The game lasted 4 hours, 16 minutes, had 114 combined points, 1,446 combined yards (including more than 1,000 passing yards), 62 combined first downs and five turnovers.
Heisman Trophy winner Baker Mayfield (school-record 598 passing yards) and Mason Rudolph (448) had a quarterback duel for the ages. Oklahoma’s Marquise Brown caught nine passes for a school-record 265 yards, and his efforts at one point prompted play-by-play man Gus Johnson to yell, “Hollywood! … Who is this kid?!? Where’d he come from?!?”
And even with all that offense, it was a pair of defensive plays that provided the late drama: As Oklahoma led 55-52, OSU linebacker Chad Whitener intercepted Mayfield at the goal line to keep OSU in it. But on the ensuing drive, Rudolph was picked off by OU’s Robert Barnes, and that squelched the Cowboys’ hopes. Trey Sermon’s late touchdown run sealed the win for the Sooners.
Other notable Bedlam games:
• 2000, Oklahoma 12, Oklahoma State 7: Leading by five points with under four minutes to go, Oklahoma defensive back Derrick Strait knocked away a fourth-down pass by OSU quarterback Aso Pogi in the end zone, preserving a victory in what would eventually be a Sooners national championship season.
• 1983, Oklahoma 21, Oklahoma State 20: Oklahoma State led 20-3 in the fourth quarter, but the Sooners — without Marcus Dupree, who left the team a week before — rallied back with the help of an onside kick recovery and a 46-yard Tim Lashar field goal.
• 1995, Oklahoma State 12, Oklahoma 0: Oklahoma State recorded a miniscule 41 offensive yards in the final two quarters and still shut out the Sooners. It would be the only Bedlam game then-OU coach Howard Schnellenberger would be a part of; his stint ended after the 1995 season.
• 1985, Oklahoma 13, Oklahoma State 0: This is Bedlam’s version of the “Ice Bowl,” as the teams played in subzero wind chill. The green turf was virtually invisible because of the ice sheet. OU went on to win the national title.
• 2012, Oklahoma 51, Oklahoma State 48: One year after Oklahoma State smacked OU 44-10 en route to a Big 12 championship and the Fiesta Bowl, the Sooners won in an overtime thriller. “The Belldozer,” Blake Bell, scored a game-tying touchdown with four seconds left, and Brennan Clay broke multiple tackles for the winning touchdown run in OT.
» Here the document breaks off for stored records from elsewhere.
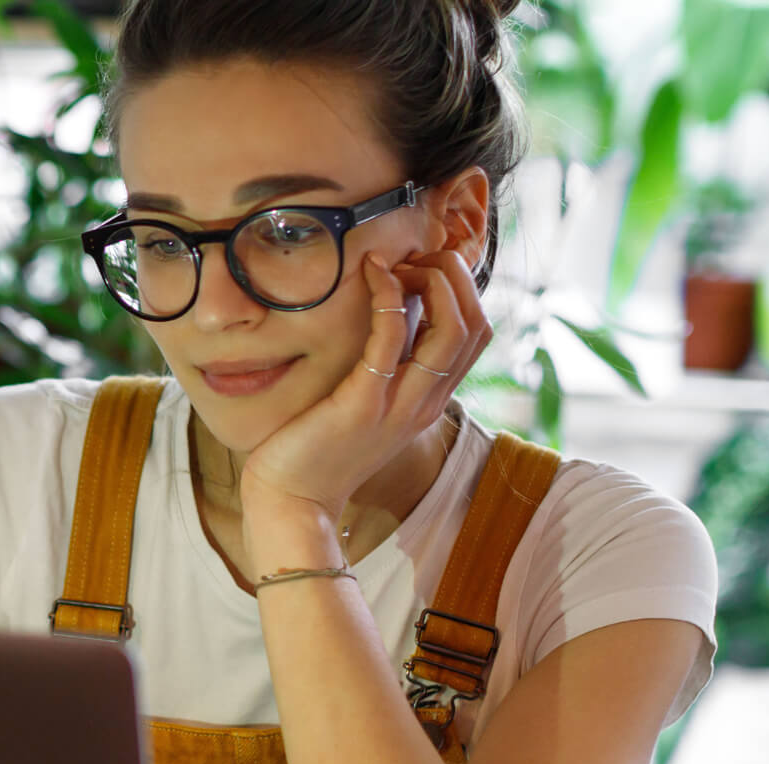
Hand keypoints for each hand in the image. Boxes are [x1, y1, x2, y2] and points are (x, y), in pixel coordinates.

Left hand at [235, 248, 491, 530]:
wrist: (292, 500)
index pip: (476, 334)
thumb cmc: (317, 449)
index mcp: (429, 401)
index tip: (422, 267)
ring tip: (398, 261)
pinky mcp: (364, 403)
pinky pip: (392, 338)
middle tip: (414, 257)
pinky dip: (389, 298)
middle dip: (455, 277)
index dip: (461, 289)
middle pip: (476, 326)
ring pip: (452, 330)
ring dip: (433, 282)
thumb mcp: (365, 404)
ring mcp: (400, 405)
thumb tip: (389, 314)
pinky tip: (372, 274)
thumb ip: (385, 368)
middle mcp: (425, 403)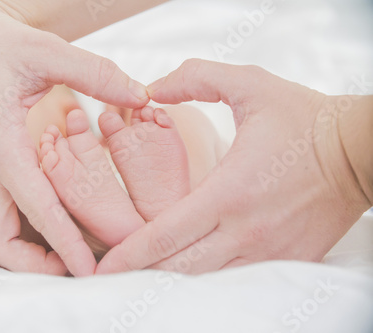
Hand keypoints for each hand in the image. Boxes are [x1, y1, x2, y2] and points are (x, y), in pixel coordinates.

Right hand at [0, 0, 148, 275]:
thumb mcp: (44, 50)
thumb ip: (94, 74)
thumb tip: (139, 94)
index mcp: (1, 144)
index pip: (35, 206)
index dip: (63, 243)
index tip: (88, 272)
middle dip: (29, 264)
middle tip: (73, 266)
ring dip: (11, 255)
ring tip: (55, 255)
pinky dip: (5, 236)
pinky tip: (38, 226)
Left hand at [97, 59, 371, 273]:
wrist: (360, 152)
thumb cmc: (303, 118)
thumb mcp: (250, 85)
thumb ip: (195, 79)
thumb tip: (150, 90)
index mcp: (230, 193)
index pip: (166, 234)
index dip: (130, 254)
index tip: (103, 267)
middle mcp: (245, 232)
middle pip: (178, 268)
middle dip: (140, 274)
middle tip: (111, 275)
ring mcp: (267, 253)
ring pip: (204, 281)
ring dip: (168, 280)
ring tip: (140, 276)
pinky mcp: (286, 260)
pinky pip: (234, 279)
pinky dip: (204, 278)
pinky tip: (185, 270)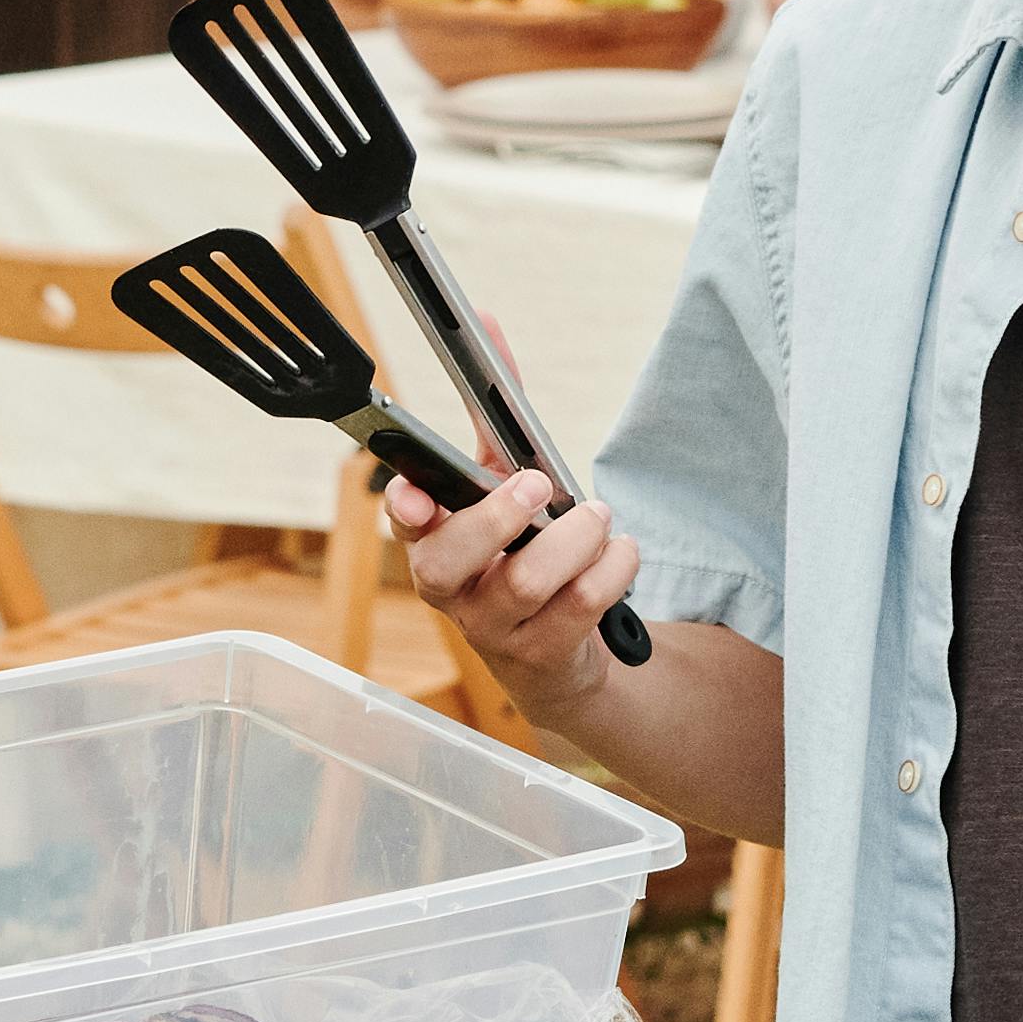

• 1969, Oklahoma 28, Oklahoma State 27: Heisman Trophy winner Steve Owens registered a then-NCAA record 55(!) carries for 261 yards for the Sooners, but it was OU’s Albert Qualls’ sack of OSU quarterback Bob Cutburth on a late two-point conversion try that sealed the win for the Sooners.
• 1976, Oklahoma State 31, Oklahoma 24: Barely a minute into the game, tailback Terry Miller scored a 72-yard touchdown for OSU, but the Sooners eventually took an 11-point advantage. The unranked Cowboys then scored 18 straight points, including 10 in the final seven minutes, to overtake No. 5 OU and secure their first Bedlam victory in a decade.
• 2008, Oklahoma 61, Oklahoma State 41: At the time, the highest-scoring Bedlam (now second behind the 2017 tilt) came in the midst of a heated Big 12 race. Sam Bradford threw for 370 yards and four TDs in a win that sent OU to the famous three-way tie that allowed them into the Big 12 championship (and, later on, the BCS National Championship game).